Bedingungen

Da sich der größte Teil der Handlung in einem Stadtpark abspielt, war ursprünglich geplant, die Skulpturen im Freien aufzustellen, also z.B. einem Park. Mittlerweile ziehe ich einen überdachten Ort vor, an dem die Figuren vor Wettereinflüssen und auch vor Vandalismus weitgehend geschützt sind.

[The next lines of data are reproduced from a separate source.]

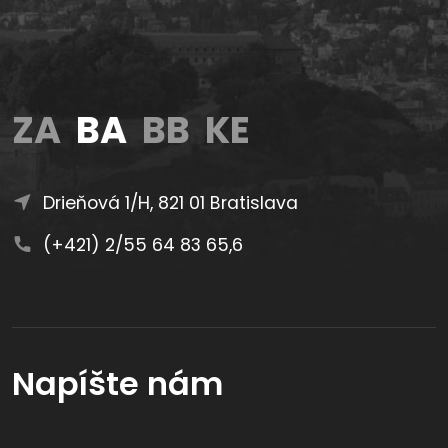
ZA
BA
BB
KE
Drieňová 1/H, 821 01 Bratislava
(+421) 2/55 64 83 65,6
Napíšte nám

Deshalb sehen meine Bedingungen bezüglich des Projektes mittlerweile folgendermaßen aus:

1. Ich bestehe darauf, die zwölf Steinskulpturen ungestört und ohne Zeitdruck ganz nach meinen eigenen Vorstellungen anzufertigen. Die Finanzierung wird vermutlich via Crowdfunding erfolgen, doch unabhängig von der Art der Finanzierung verbitte ich mir jegliche Einflussnahme auf die Gestaltung der Skulpturen. Das ist ganz alleine meine Sache, und wem das nicht passt, der möge sich bitte von dem Projekt fernhalten.

Sollte ich aus zwingenden Gründen (Tod, schwere Krankheit,…) nicht in der Lage sein, die Skulpturen zu vollenden, ist es durchaus in meinem Sinne, wenn ein Bildhauerkollege die Arbeit auf der Grundlage der bereits existierenden Holzmodelle weiterführt. Sinnvollerweise natürlich jemand mit einem ähnlichen Stil.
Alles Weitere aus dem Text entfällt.